*DIRECTIONS FOR THIS TASK*
Starting with the line that contains "- **Occasional Traders**: KuCoin" and stopping after the line that contains "- **Altcoin Diversity**: KuCoin", return each line below exactly as written, with no others.

*DATA RECORDS*
════

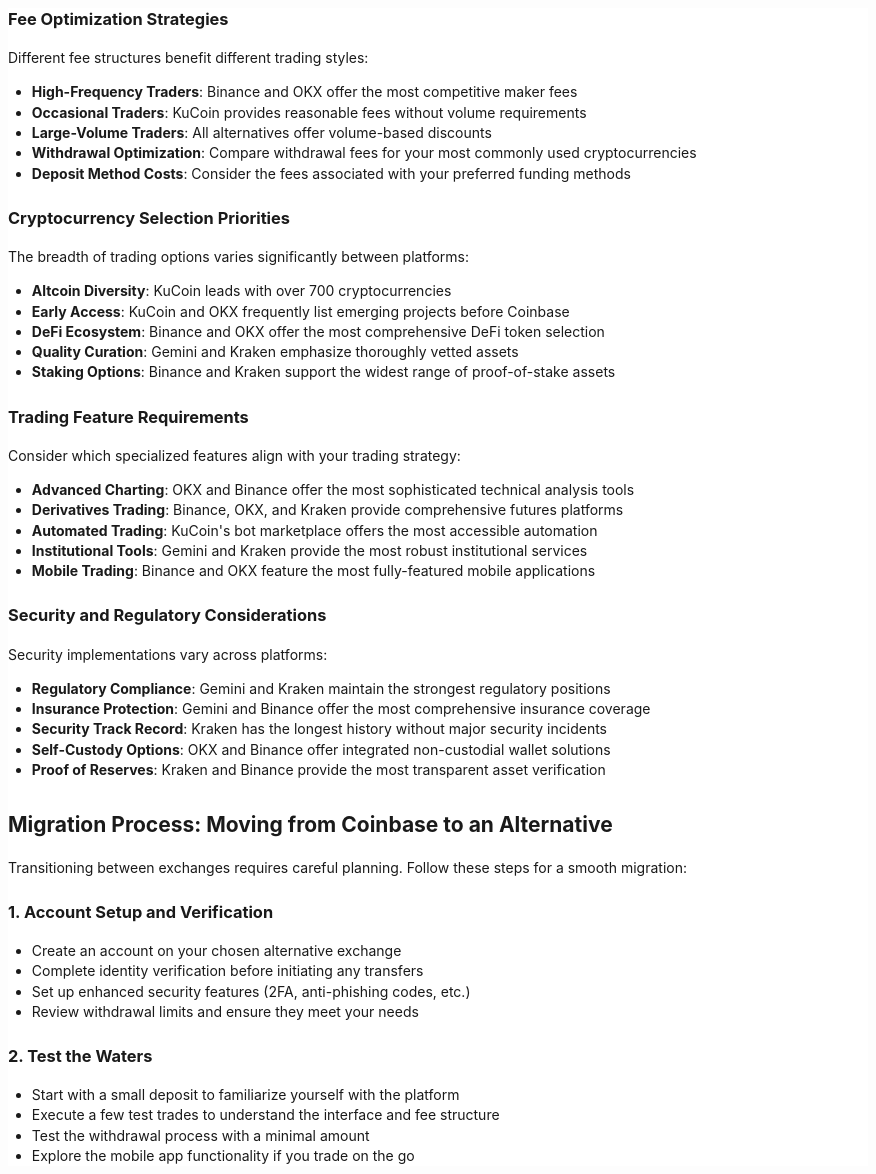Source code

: ### Fee Optimization Strategies

Different fee structures benefit different trading styles:
- **High-Frequency Traders**: Binance and OKX offer the most competitive maker fees
- **Occasional Traders**: KuCoin provides reasonable fees without volume requirements
- **Large-Volume Traders**: All alternatives offer volume-based discounts
- **Withdrawal Optimization**: Compare withdrawal fees for your most commonly used cryptocurrencies
- **Deposit Method Costs**: Consider the fees associated with your preferred funding methods

### Cryptocurrency Selection Priorities

The breadth of trading options varies significantly between platforms:
- **Altcoin Diversity**: KuCoin leads with over 700 cryptocurrencies
- **Early Access**: KuCoin and OKX frequently list emerging projects before Coinbase
- **DeFi Ecosystem**: Binance and OKX offer the most comprehensive DeFi token selection
- **Quality Curation**: Gemini and Kraken emphasize thoroughly vetted assets
- **Staking Options**: Binance and Kraken support the widest range of proof-of-stake assets

### Trading Feature Requirements

Consider which specialized features align with your trading strategy:
- **Advanced Charting**: OKX and Binance offer the most sophisticated technical analysis tools
- **Derivatives Trading**: Binance, OKX, and Kraken provide comprehensive futures platforms
- **Automated Trading**: KuCoin's bot marketplace offers the most accessible automation
- **Institutional Tools**: Gemini and Kraken provide the most robust institutional services
- **Mobile Trading**: Binance and OKX feature the most fully-featured mobile applications

### Security and Regulatory Considerations

Security implementations vary across platforms:
- **Regulatory Compliance**: Gemini and Kraken maintain the strongest regulatory positions
- **Insurance Protection**: Gemini and Binance offer the most comprehensive insurance coverage
- **Security Track Record**: Kraken has the longest history without major security incidents
- **Self-Custody Options**: OKX and Binance offer integrated non-custodial wallet solutions
- **Proof of Reserves**: Kraken and Binance provide the most transparent asset verification

## Migration Process: Moving from Coinbase to an Alternative

Transitioning between exchanges requires careful planning. Follow these steps for a smooth migration:

### 1. Account Setup and Verification

- Create an account on your chosen alternative exchange
- Complete identity verification before initiating any transfers
- Set up enhanced security features (2FA, anti-phishing codes, etc.)
- Review withdrawal limits and ensure they meet your needs

### 2. Test the Waters

- Start with a small deposit to familiarize yourself with the platform
- Execute a few test trades to understand the interface and fee structure
- Test the withdrawal process with a minimal amount
- Explore the mobile app functionality if you trade on the go
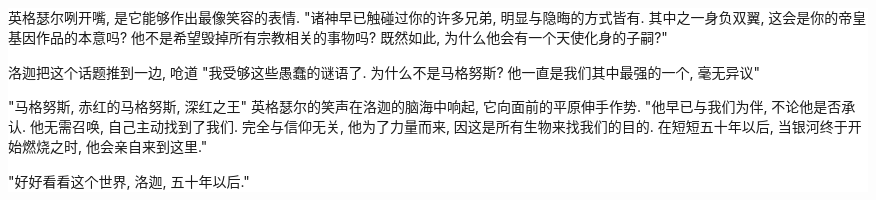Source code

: 英格瑟尔咧开嘴, 是它能够作出最像笑容的表情. "诸神早已触碰过你的许多兄弟, 明显与隐晦的方式皆有. 其中之一身负双翼, 这会是你的帝皇基因作品的本意吗? 他不是希望毁掉所有宗教相关的事物吗? 既然如此, 为什么他会有一个天使化身的子嗣?"

洛迦把这个话题推到一边, 呛道 "我受够这些愚蠢的谜语了. 为什么不是马格努斯? 他一直是我们其中最强的一个, 毫无异议"

"马格努斯, 赤红的马格努斯, 深红之王" 英格瑟尔的笑声在洛迦的脑海中响起, 它向面前的平原伸手作势. "他早已与我们为伴, 不论他是否承认. 他无需召唤, 自己主动找到了我们. 完全与信仰无关, 他为了力量而来, 因这是所有生物来找我们的目的. 在短短五十年以后, 当银河终于开始燃烧之时, 他会亲自来到这里."

"好好看看这个世界, 洛迦, 五十年以后."

[^1]: regiment

[^2]: Valhalla

[^3]: Neverborn

[^4]: Neverending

════

*SOLVED PROBLEM*
- **Occasional Traders**: KuCoin provides reasonable fees without volume requirements
- **Large-Volume Traders**: All alternatives offer volume-based discounts
- **Withdrawal Optimization**: Compare withdrawal fees for your most commonly used cryptocurrencies
- **Deposit Method Costs**: Consider the fees associated with your preferred funding methods

### Cryptocurrency Selection Priorities

The breadth of trading options varies significantly between platforms:
- **Altcoin Diversity**: KuCoin leads with over 700 cryptocurrencies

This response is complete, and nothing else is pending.